Following the final round at the Masters in April, Wood’s told the assembled press a similar tale “From the first eight holes I think I left every putt short. I had a hard time getting the speed “.  However, at tournaments other than the majors Wood’s has been back to his imperious best with the putter. Notably, when a putting tip from Steve Stricker inspired a total of 100 putts in four rounds en route to victory at the WGC Cadillac Championship in March.  Woods is ranked 5th on Tour in ‘Total Putting’ this year. Transporting the putting performances that have brought about four wins this year, from regular to major events, appears to be the obstacle facing Woods.

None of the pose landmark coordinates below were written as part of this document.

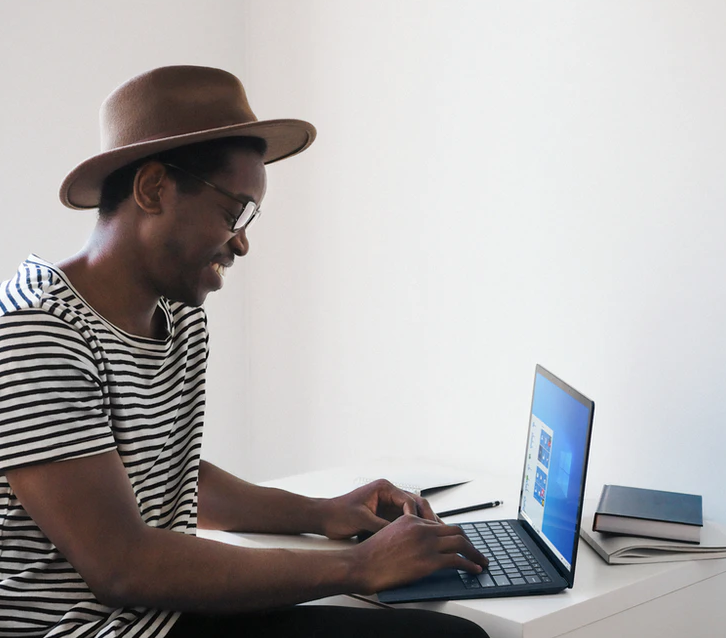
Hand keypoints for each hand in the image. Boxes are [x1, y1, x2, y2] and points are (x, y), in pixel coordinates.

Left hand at [318, 479, 439, 539]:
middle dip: (427, 518)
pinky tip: (422, 540)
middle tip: (438, 532)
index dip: (417, 515)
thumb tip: (399, 536)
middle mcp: (389, 494)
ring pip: (413, 513)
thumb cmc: (338, 514)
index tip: (423, 528)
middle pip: (416, 504)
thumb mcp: (361, 520)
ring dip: (424, 524)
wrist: (324, 518)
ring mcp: (389, 504)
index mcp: (384, 488)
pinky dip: (414, 529)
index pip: (408, 499)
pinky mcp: (386, 515)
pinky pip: (405, 521)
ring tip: (437, 536)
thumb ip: (381, 526)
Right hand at [350, 514, 488, 593]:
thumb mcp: (389, 532)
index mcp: (412, 519)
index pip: (440, 524)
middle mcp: (422, 528)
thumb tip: (418, 543)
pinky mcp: (429, 561)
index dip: (453, 535)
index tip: (461, 544)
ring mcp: (426, 543)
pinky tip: (474, 569)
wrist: (363, 564)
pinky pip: (456, 560)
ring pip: (460, 543)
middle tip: (477, 552)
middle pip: (455, 530)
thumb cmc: (372, 553)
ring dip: (474, 553)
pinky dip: (469, 564)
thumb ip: (406, 532)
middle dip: (469, 542)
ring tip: (481, 561)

Therefore when such evidence is considered, one has to conclude that the thing stopping Wood’s from advancing his haul of 14 majors is located in the six inches between his ears.  Writing that seems almost ludicrous, given that Woods has possessed one of the most resilient and focused sporting minds of the modern era. However statistics, and the fact he has won more times than anybody in the world over the past 15 months suggests that there isn’t much wrong with his game. What has troubled Woods is replicating such performances at Major championships and in particular the weekends of major championships. Strangely, Woods is ranked 104th in final round scoring average on the tour this year, despite four wins.

At the last five Major championships, Woods has consistently got himself into good positions after two rounds but failed to go on and achieve what he refers to as the ‘W’. Another sound bite of Wood’s is what he calls the ‘process’; the rebuilding program he has embarked on with Sean Foley. If one were to map out this process it would look something like this; practice range to practice rounds, practice rounds to regular tournament rounds, then onto producing in final rounds of regular tournaments, and then producing in major championships and finally producing in the final rounds of major championships.

Evidently Woods is a nearing the final stage of this process. However the hurdle confronting him seems to be a mental one. Regardless of the good work of Sean Foley, this hurdle is one that Woods will have to negotiate alone. I myself would not bet against him finding the solutions.